With all his appreciation of the quieter, the gentler aspects of nature, he has the true hardiness of the child of the road, and has as cheery a welcome for the east wind as he has for the gentlest of summer breezes. Here is a little winter's sketch:--
"The wonderful purity of Nature at this season is a most pleasing fact. Every decayed stump and moss-grown stone and rush of the dead leaves of autumn are concealed by a clean napkin of snow. In the bare fields and trickling woods see what virtue survives. In the coldest and bleakest places the warmest charities still maintain a foothold. A cold and searching wind drives away all contagion, and nothing can withstand it but what has a virtue in it; and accordingly whatever we meet with in cold and bleak places as the tops of mountains, we respect for a sort of sturdy innocence, a Puritan toughness."
But Thoreau's pleasant gossips about the woods in Maine, or on the Concord River, would pall after a time were they not interspersed with larger utterances and with suggestive illustrations from the Books of the East. Merely considered as "poet-naturalist" he cannot rank with Gilbert White for quaint simplicity, nor have his discursive essays the full, rich note that we find in Richard Jefferies. That his writings show a sensitive imagination as well as a quick observation the above extracts will show. But unfortunately he had contracted a bad attack of Emersonitis, from which as literary writer he never completely recovered. Salutary as Emerson was to Thoreau as an intellectual irritant, he was the last man in the world for the discursive Thoreau to take as a literary model.

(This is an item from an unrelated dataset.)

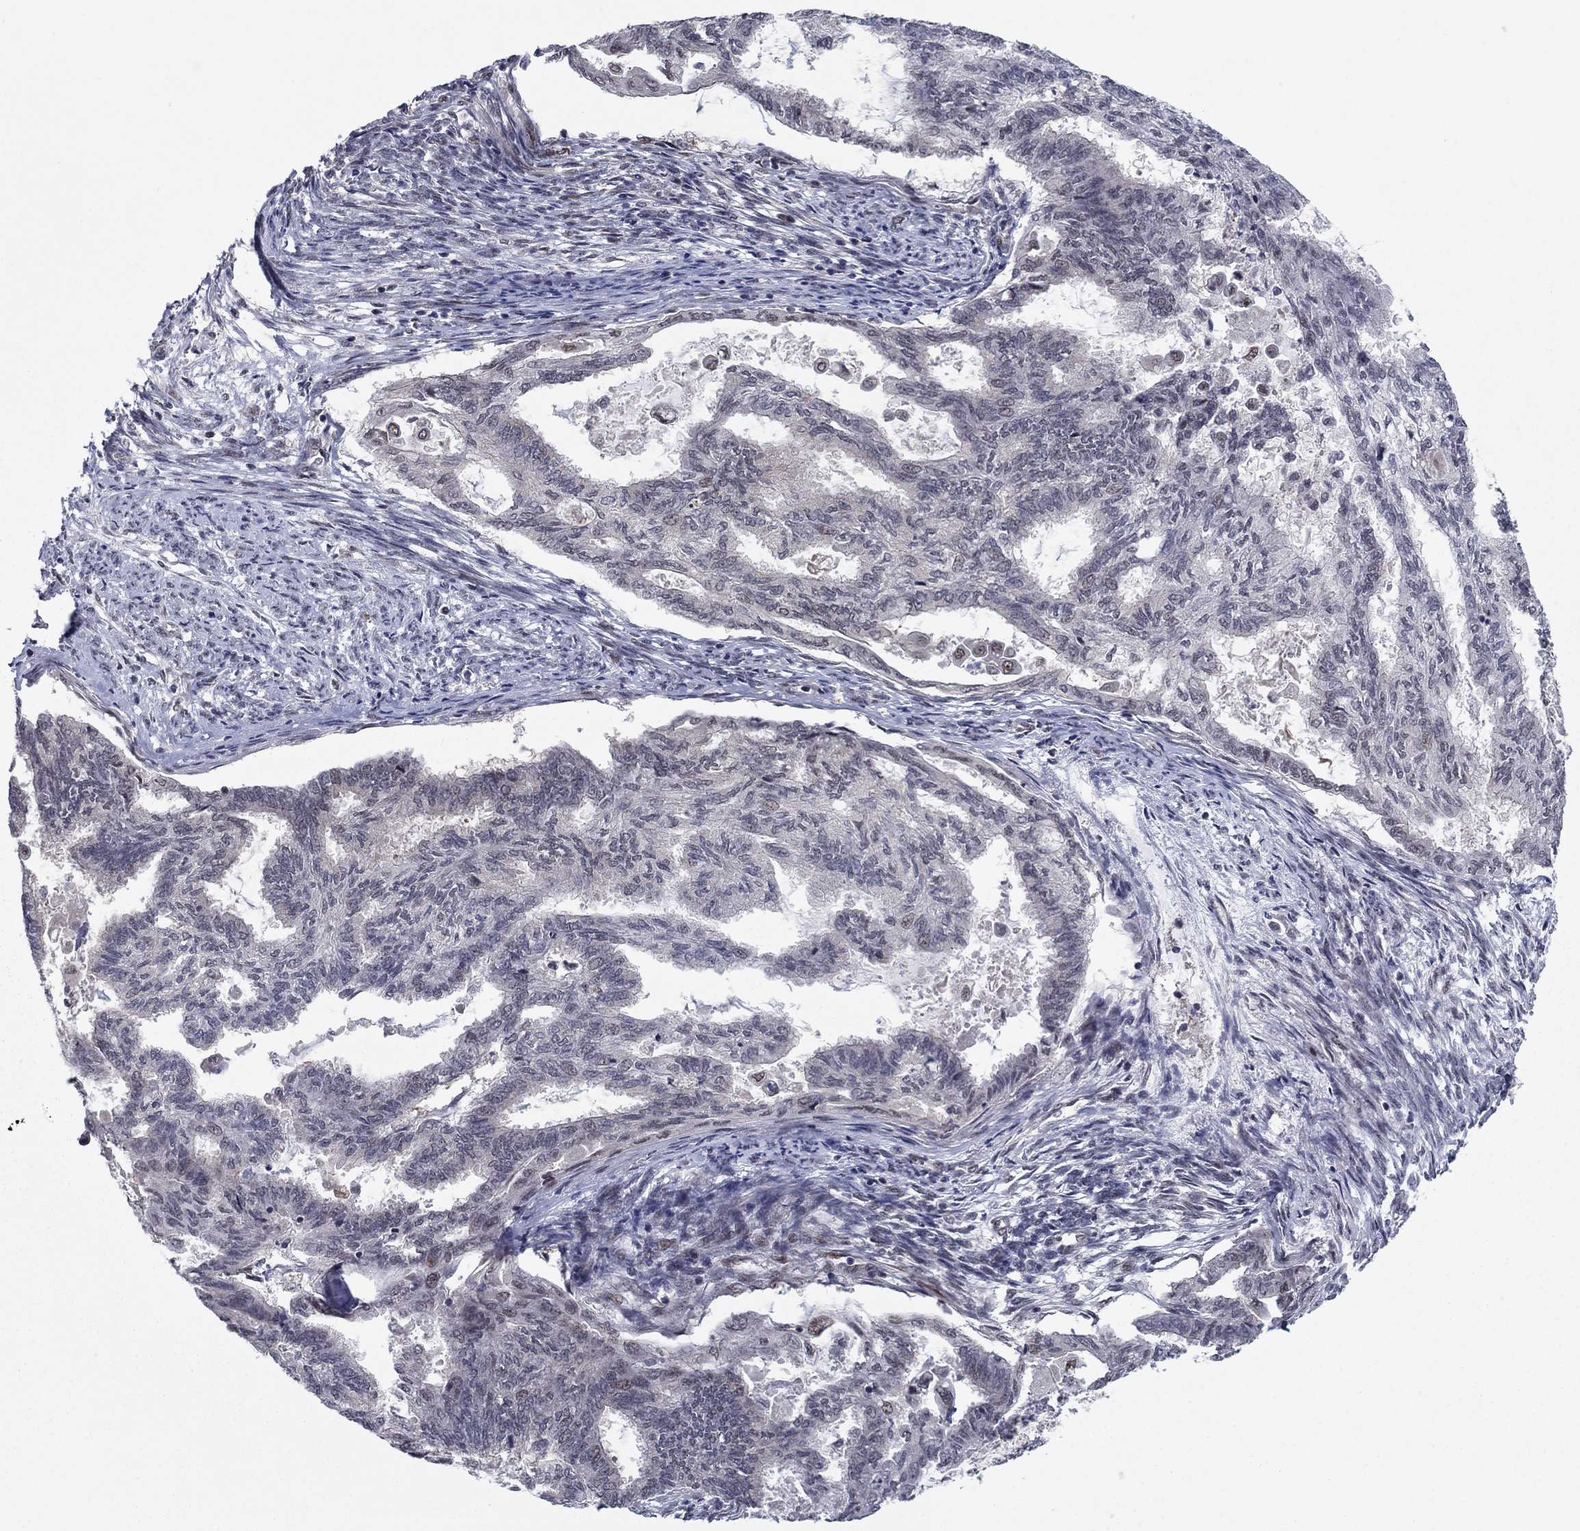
{"staining": {"intensity": "weak", "quantity": "<25%", "location": "cytoplasmic/membranous"}, "tissue": "endometrial cancer", "cell_type": "Tumor cells", "image_type": "cancer", "snomed": [{"axis": "morphology", "description": "Adenocarcinoma, NOS"}, {"axis": "topography", "description": "Endometrium"}], "caption": "An IHC micrograph of adenocarcinoma (endometrial) is shown. There is no staining in tumor cells of adenocarcinoma (endometrial).", "gene": "PSMC1", "patient": {"sex": "female", "age": 86}}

Many fine passages in his writings are spoiled by vocal imitations of the "voice oracular," which is the more annoying inasmuch as Thoreau was no weak replica of Emerson intellectually, showing in some respects indeed a firmer grasp of the realities of life. But for some reason or other he grew enamoured of certain Emersonian mannerisms, which he used whenever he felt inclined to fire off a platitude. Sometimes he does it so well that it is hard to distinguish the disciple from his master. Thus:--
"How can we expect a harvest of thought who have not a seedtime of character?"
Again:--
"Only he can be trusted with goods who can present a face of bronze to expectations."